When George Beede obtained the building in the summer of 1890, he embarked on a complete remodeling. It is not clear what the exterior of Beede's Madison Street Theatre looked like; it does seem to have been divided into two venues: a smaller space, later called the "musee," that hosted vaudeville troupes, and a larger theatre, that accommodated full-scale operatic or dramatic groups. Separate admissions were charged for both spaces. The building originally had a wood-frame, and was probably about two stories in height. Theatre historian Howard F. Grant wrote of Beede's alterations: "He tore out the old interior and constructed a stage 72 feet by 32 feet with a proscenium arch 25 feet high and 28 feet wide. He also put in a gallery which seated 450 persons. The main floor seated 722. Opera chairs were installed and the auditorium was lighted by 350 incandescent lamps. There were boxes on each side of the stage. The interior of this theater was decorated by Mr. Buchan, a Chicago artist, who also decorated John Cort's Standard." (See Howard F. Grant and Ethel Austin Grant, Story of Seattle’s Early Theatres, [Seattle: University of Washington Press, 1934], p. 36.)
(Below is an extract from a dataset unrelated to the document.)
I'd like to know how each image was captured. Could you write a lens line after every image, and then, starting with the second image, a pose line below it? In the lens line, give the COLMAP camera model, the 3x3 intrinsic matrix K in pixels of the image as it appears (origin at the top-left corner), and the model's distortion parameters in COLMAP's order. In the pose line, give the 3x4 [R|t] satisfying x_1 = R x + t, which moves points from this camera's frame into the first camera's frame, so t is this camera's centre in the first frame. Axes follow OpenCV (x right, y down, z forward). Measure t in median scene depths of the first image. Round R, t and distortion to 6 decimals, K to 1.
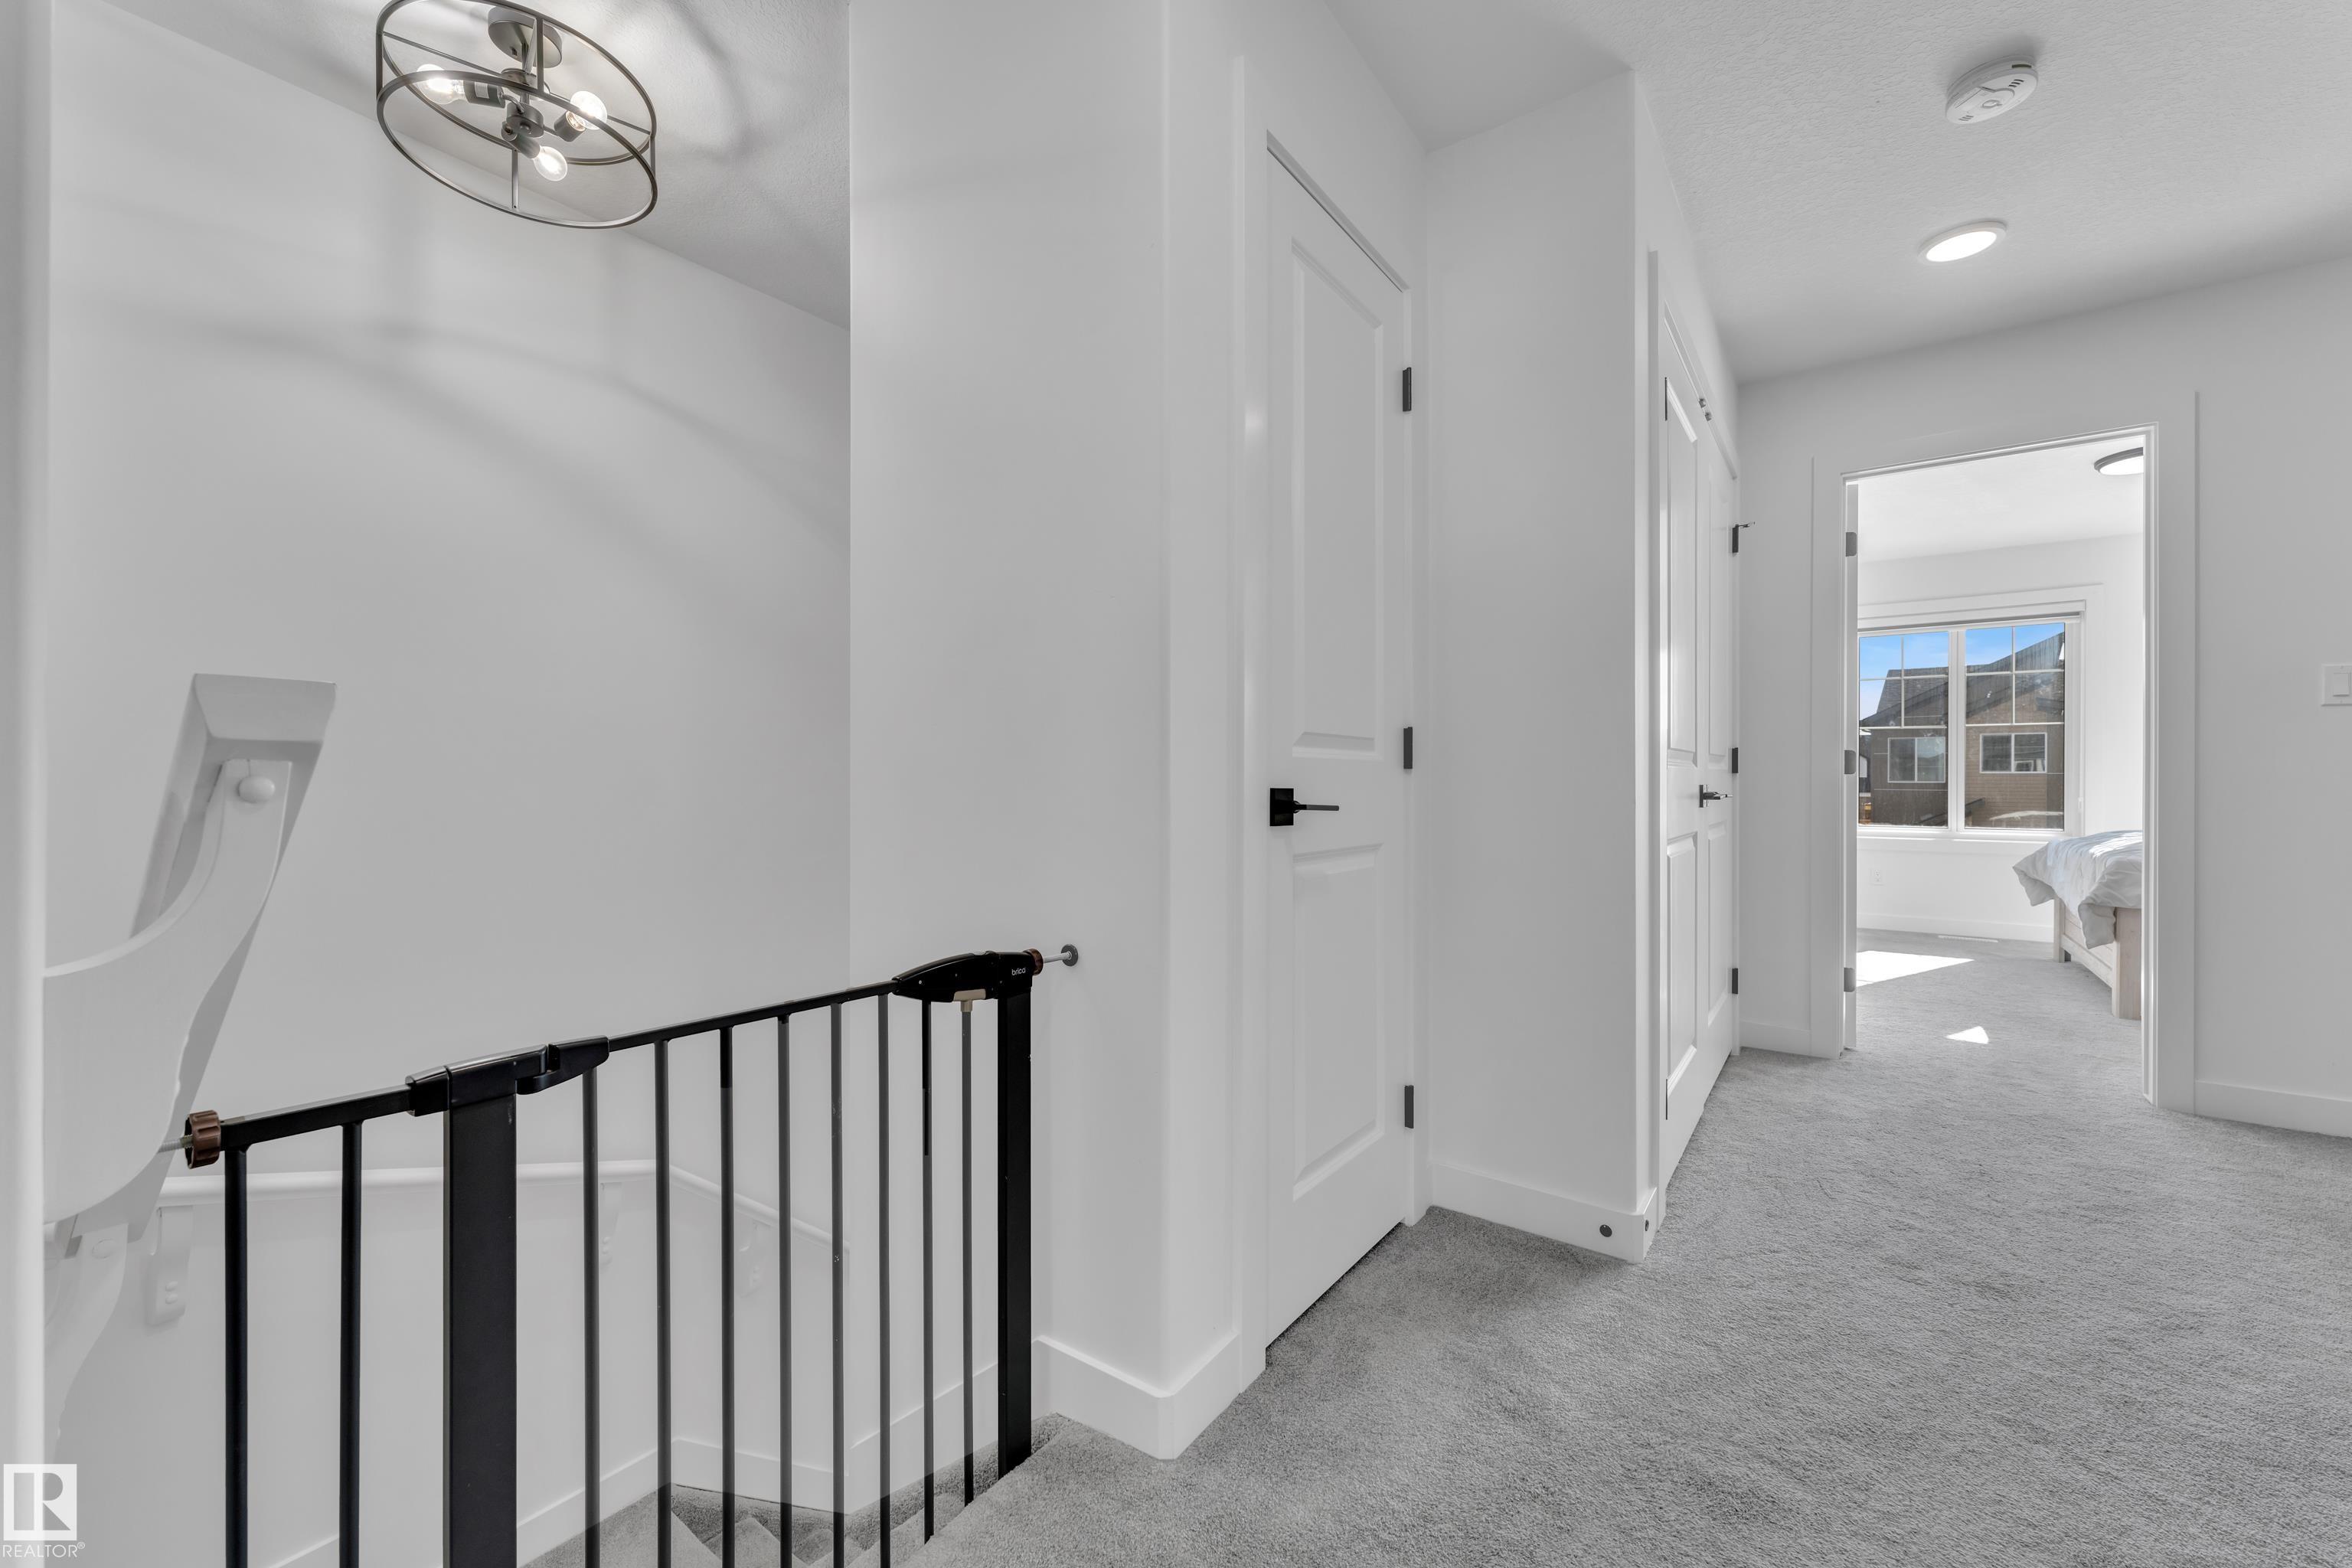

Beede sold the theatre very shortly after altering it, to Cordray, who also made significant changes. The Seattle Telegraph wrote in its edition of 10/19/1890: "The front elevation extends 127 feet along Madison street and will be elegantly finished in a very taking style, with a handsome large tower on the corner. The side on Third, also 127 feet, will be finished in a style similar to the front. The grand entrance will be under the tower, with the box office to the left of the door. The entrance will be lighted with arc lights. From the vestibule there will be a stairway leading to the musee. The auditorium is 50 x 100 with a 26 foot ceiling, and seats 1,000. Here will be produced the cream of all specialties. From the musee there is an entrance into the theater where performances will be given nightly witho ne of the fines orchestras on the coast. The cost of remodeling will be $20,000. The floor will be lowered in front, arches put in, and the old gallery replaced with a symmetrical one in the shape of a horseshoe. The theater will be seated at a cost of $5,000 with blue plush automatic folding opera chairs and lighted by 500 lights. It will be carpeted, steam heated and will seat 1,400 persons. The state 35 feet deep and 80 feet wide will be adapted to present any opera or spectacular play. The latest electrical appliances for regulating lights for tableaux will be provided. A New York artist is painting a drop curtain which as a Moorish design. This artist will be regularly employed and new scenery will be made for every show." (See Howard F. Grant and Ethel Austin Grant, Story of Seattle’s Early Theatres, [Seattle: University of Washington Press, 1934], p. 37.) The most notable exterior feature of Cordray's theatre was its corner entrance tower crowned by a hexagonal cupola.


This building was torn down during one of City Engineer R.H. Thomson's regrading projects, this one on 3rd Avenue in 1907. (See pauldorpat.com, "Seattle Now and Then: 3rd and Spring Regrade," published 09/17/2011, accessed 01/12/2021.)